Отвечает ему Моисей:
«Я пришёл. Так написано в Книге.»
Говорит Моисею Бог:
«Этот праздник – один из трёх
упомянутых в Книге как праздник
не оставленных в прошлом теней.»
Отвечает ему Моисей:
«Я пришёл. Я твой первый посланник.»
Говорит Моисею Он:
«Твой народ теперь сотворён
вечным светом и краской багрянца,
что стекает с его сыновей.»
Отвечает ему Моисей:
«Я пришёл. Я готов возвращаться.»
Мартиника
Несколько чешских люстр с потолка Святого Анри
освещают барочный холст, на котором безмолвно: «Замри,
но только не умирай!» – умоляет Христа апостол,
поскольку иной конец потревожит уставший остров.
Над свечой – карибский бриз, создающий отдельный гул,
что врывается в тень скамьи и в стоящий у выхода стул,
на котором сидит мертвец, что был мимолётно представлен
старухе, весь день продававшей и чётки, и свечи, и ладан.

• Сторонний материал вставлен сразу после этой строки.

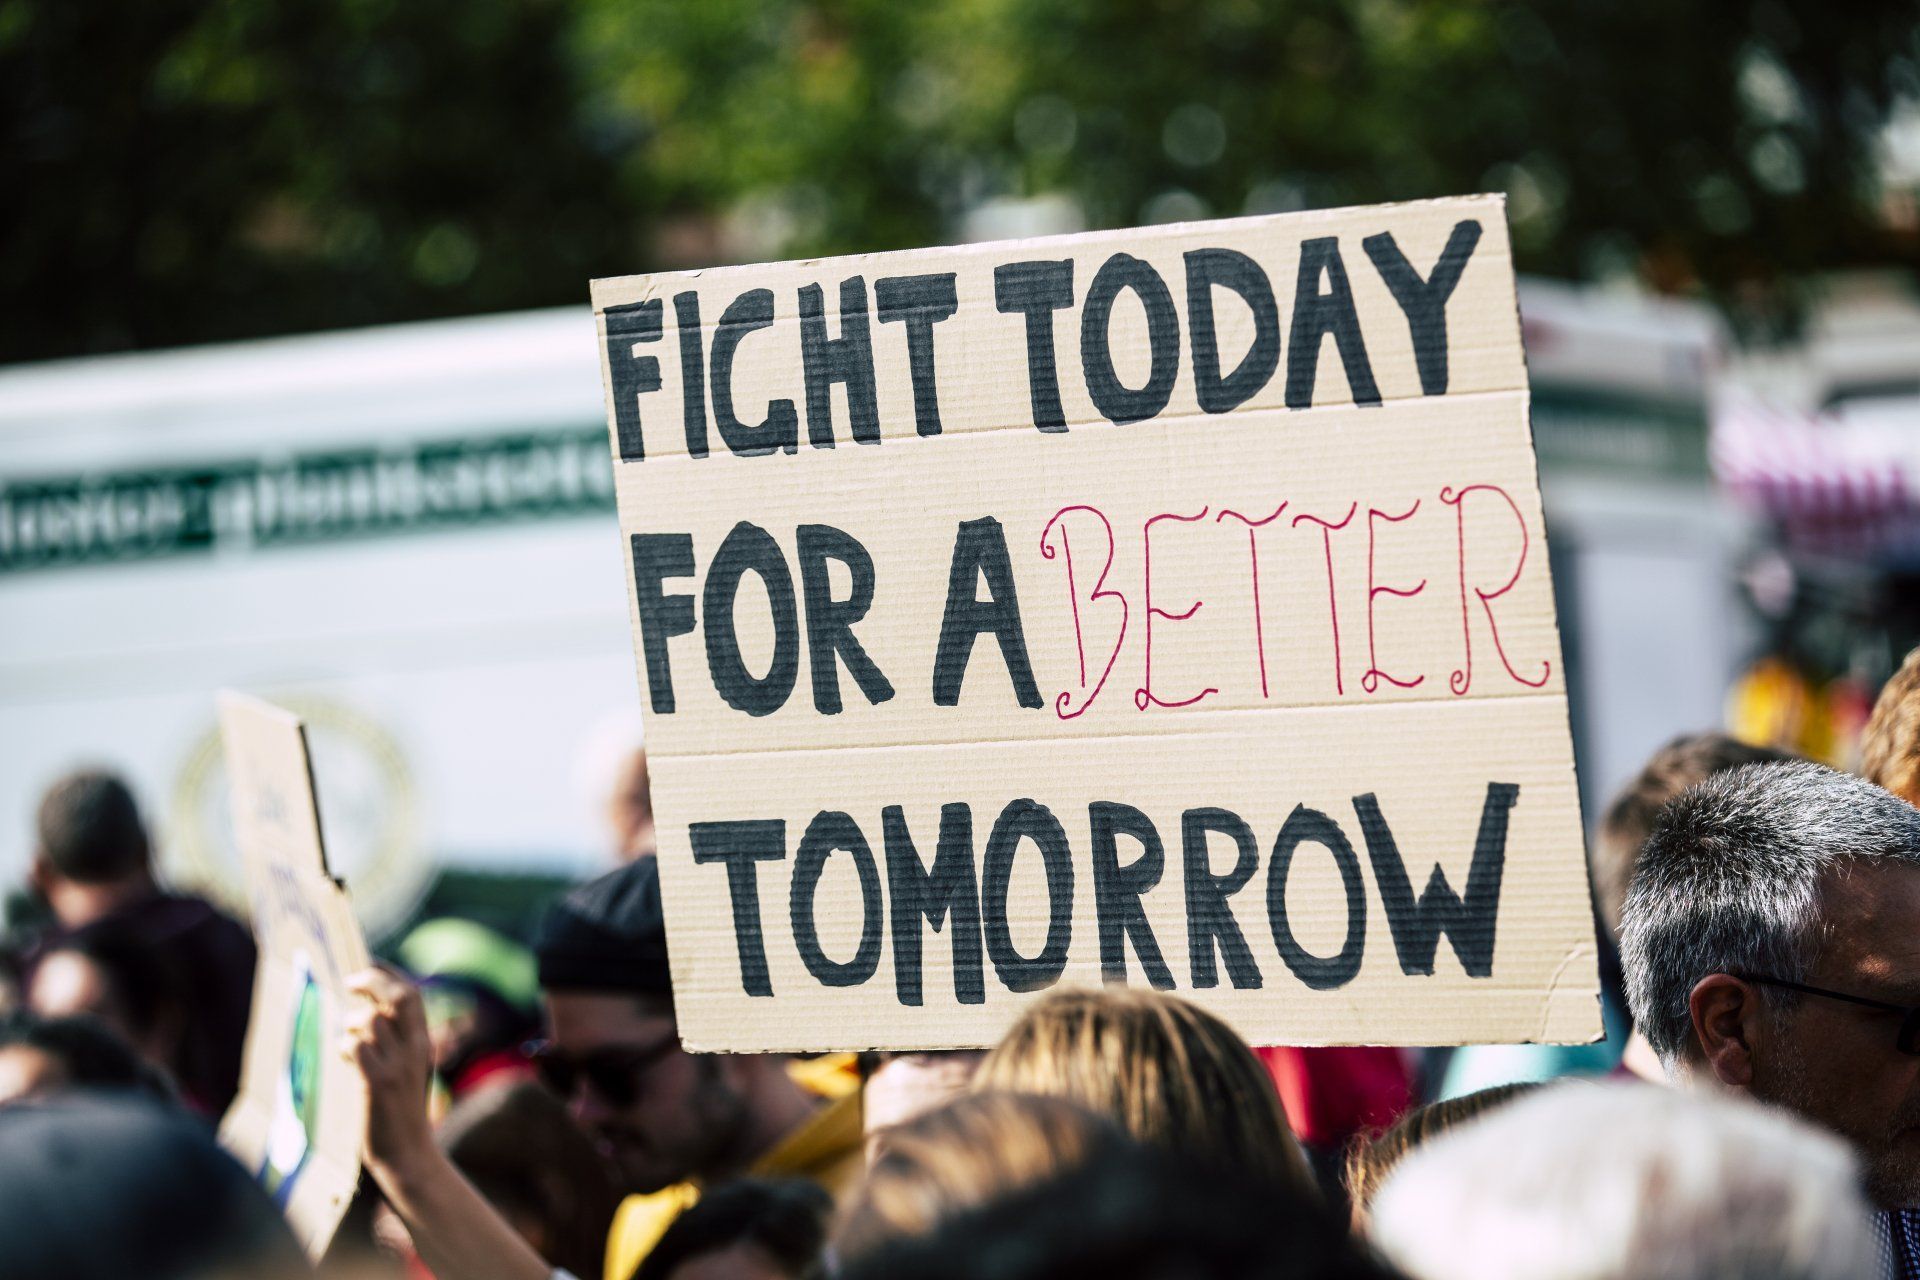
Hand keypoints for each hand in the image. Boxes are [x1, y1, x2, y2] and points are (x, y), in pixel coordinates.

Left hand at [343, 967, 435, 1174]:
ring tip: (346, 1037)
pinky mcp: (378, 1083)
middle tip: (350, 981)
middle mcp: (415, 1048)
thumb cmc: (400, 1112)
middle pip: (399, 996)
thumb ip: (393, 1043)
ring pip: (371, 1020)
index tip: (369, 962)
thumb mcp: (405, 1070)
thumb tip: (365, 1016)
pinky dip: (345, 1046)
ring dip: (351, 1022)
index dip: (388, 972)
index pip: (411, 993)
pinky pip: (356, 1047)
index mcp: (422, 1042)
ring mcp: (398, 1065)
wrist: (408, 1153)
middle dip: (372, 980)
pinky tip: (344, 1058)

У старухи – новейший айфон, от него и луч, в облака
летящий в параболе сна, но замеченный только пока
глазами, что здесь на холсте однажды зажглись и померкли,
как меркнут глаза, что устали смыкаться над нартексом церкви.
Kunsthaus
Шагни в окно, в которое как-то прыгнул артист.
Наискосок лети навстречу мансардам без стёкол.

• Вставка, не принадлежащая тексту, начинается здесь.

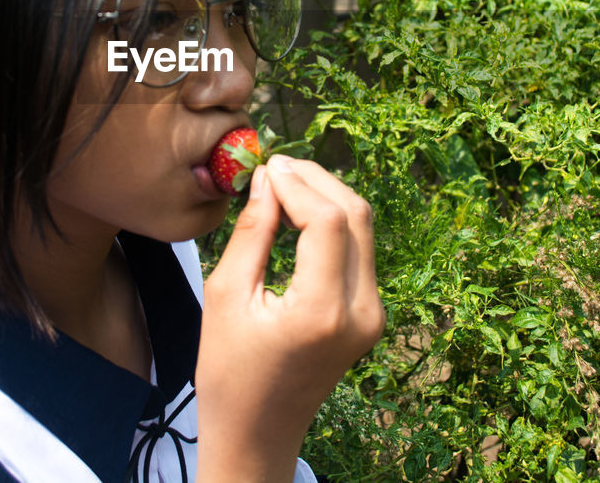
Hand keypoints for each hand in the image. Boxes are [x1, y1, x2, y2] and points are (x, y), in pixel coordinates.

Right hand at [196, 156, 384, 482]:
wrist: (258, 433)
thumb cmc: (229, 374)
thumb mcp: (226, 297)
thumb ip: (251, 233)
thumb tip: (266, 179)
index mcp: (322, 312)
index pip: (327, 220)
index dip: (297, 184)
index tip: (265, 167)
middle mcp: (361, 311)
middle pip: (356, 215)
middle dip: (317, 180)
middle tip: (276, 166)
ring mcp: (373, 315)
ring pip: (363, 228)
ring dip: (327, 197)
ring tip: (282, 185)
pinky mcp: (371, 315)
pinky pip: (359, 251)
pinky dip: (332, 223)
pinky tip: (297, 215)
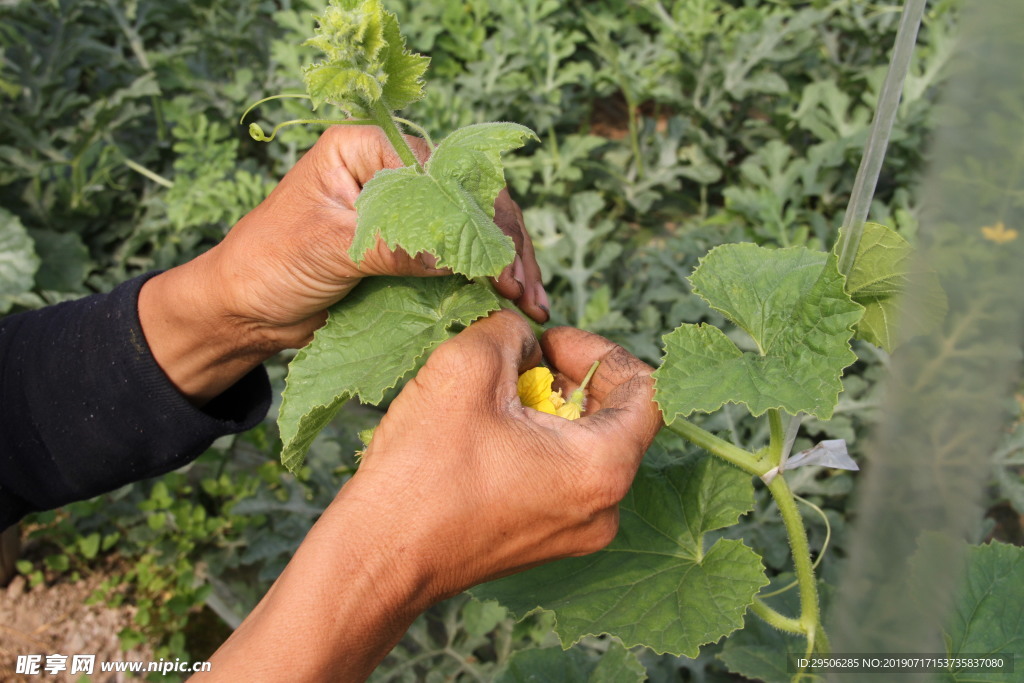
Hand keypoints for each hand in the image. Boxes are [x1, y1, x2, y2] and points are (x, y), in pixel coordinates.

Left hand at [139, 126, 547, 402]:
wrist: (244, 310)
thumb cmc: (267, 263)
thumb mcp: (327, 248)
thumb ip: (389, 246)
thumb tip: (454, 258)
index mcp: (365, 149)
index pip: (441, 171)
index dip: (479, 215)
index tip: (500, 264)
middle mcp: (391, 173)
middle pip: (467, 198)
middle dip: (503, 243)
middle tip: (525, 290)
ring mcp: (404, 213)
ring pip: (471, 229)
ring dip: (504, 264)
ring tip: (531, 303)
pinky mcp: (408, 251)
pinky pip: (456, 260)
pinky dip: (485, 280)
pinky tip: (511, 304)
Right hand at [201, 312, 662, 680]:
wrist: (378, 556)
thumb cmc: (422, 470)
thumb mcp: (466, 366)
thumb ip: (509, 330)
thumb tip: (523, 337)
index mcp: (603, 469)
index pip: (648, 391)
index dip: (601, 351)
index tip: (549, 341)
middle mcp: (604, 509)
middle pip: (617, 419)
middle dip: (570, 377)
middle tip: (520, 360)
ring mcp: (576, 533)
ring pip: (586, 447)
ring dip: (550, 408)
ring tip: (496, 395)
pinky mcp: (545, 542)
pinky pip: (563, 477)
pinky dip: (538, 443)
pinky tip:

Вдохни побольше сини, выдохни легкий свист.
И, как в сумерках тот другой, зарифмуй «стёкол» и «сокол».
Это будет осколок вечера, поделенный на шесть свечей,
под янтарную виолончель, схожую с той, что в Кремоне,
где циферблат разбивался о мрамор под скрежет ногтей
и отражался в неровном зеркале мужской ладони.

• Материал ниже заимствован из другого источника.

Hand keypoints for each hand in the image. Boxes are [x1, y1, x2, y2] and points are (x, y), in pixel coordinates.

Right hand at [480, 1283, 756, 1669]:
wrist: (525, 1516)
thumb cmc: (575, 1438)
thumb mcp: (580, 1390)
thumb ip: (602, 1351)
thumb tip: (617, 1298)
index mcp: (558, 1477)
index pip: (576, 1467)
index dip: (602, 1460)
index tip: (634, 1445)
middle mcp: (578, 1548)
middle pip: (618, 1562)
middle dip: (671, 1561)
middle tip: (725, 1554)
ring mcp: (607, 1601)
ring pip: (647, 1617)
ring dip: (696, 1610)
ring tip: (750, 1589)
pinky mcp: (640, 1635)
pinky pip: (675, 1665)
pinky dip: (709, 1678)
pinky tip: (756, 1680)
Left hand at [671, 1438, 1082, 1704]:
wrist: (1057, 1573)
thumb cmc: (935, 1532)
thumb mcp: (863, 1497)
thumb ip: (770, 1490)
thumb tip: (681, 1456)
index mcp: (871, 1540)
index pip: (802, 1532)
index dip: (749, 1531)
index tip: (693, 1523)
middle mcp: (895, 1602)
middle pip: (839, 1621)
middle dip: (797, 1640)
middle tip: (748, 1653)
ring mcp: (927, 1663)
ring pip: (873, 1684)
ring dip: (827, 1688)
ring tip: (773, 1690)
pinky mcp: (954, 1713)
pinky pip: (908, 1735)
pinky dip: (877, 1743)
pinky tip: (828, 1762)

А потому шагни и забудь, что было однажды окно,
в которое ты глазел, как и принято февральской ночью,
понимая, что в вещих снах давно уже предрешено
всё, что придётся на век колхозников и рабочих.
Н.В.П.
Она была шпионкой, простите; она
пела романсы так, как когда-то
пела царю; была влюблена
в солиста Варшавского театра;
дружила с Шаляпиным; и также в кино
снималась, в картине «Крик жизни»;
в итоге, ей было суждено
заплатить тем, чем платят отчизне.
На ней женился – нет, не француз,
а некто из бывших. Они прожили
лет пятнадцать вместе, пока от их уз
не остался куст из трубчатых лилий.
У неё было немало подруг,
но подруги – они, как всегда, пропали
на какой-то сцене, вращаясь вокруг
какой-то оси, за занавесом из шали.
Это всё, что можно – нет, не о судьбе –
записать как P.S., тренируя память.
Остальное записано в НКВД –
остальное нам придётся оставить,
как оставляют рощу, до которой свист
долетал намедни, словно вестник арий;
как оставляют поезд, где нет больше мест
ни для Бога, ни для божьих тварей.
Жизнь вне эпиграфа
Суббота в Оране наступила на три дня позже,
чем Марди Гра. По аллеям с криками «Боже!»,
то есть «Мон Дьё!», бежали Рамбер и крысы,
в поисках лилий или хотя бы кипарисов.
Оран – обычный город: немного занудный,
чересчур солнечный, вымощенный вдоль безлюдных
улиц, являющий с колокольни собора
дилемму не звонаря, а, скорее, Пифагора.
Был полдень, обыкновенный полдень, что в марте
напоминает рассвет, точнее, анти-
закат, когда под петушиные крики
раздаётся soprano castrato из «Орфея и Эвридики».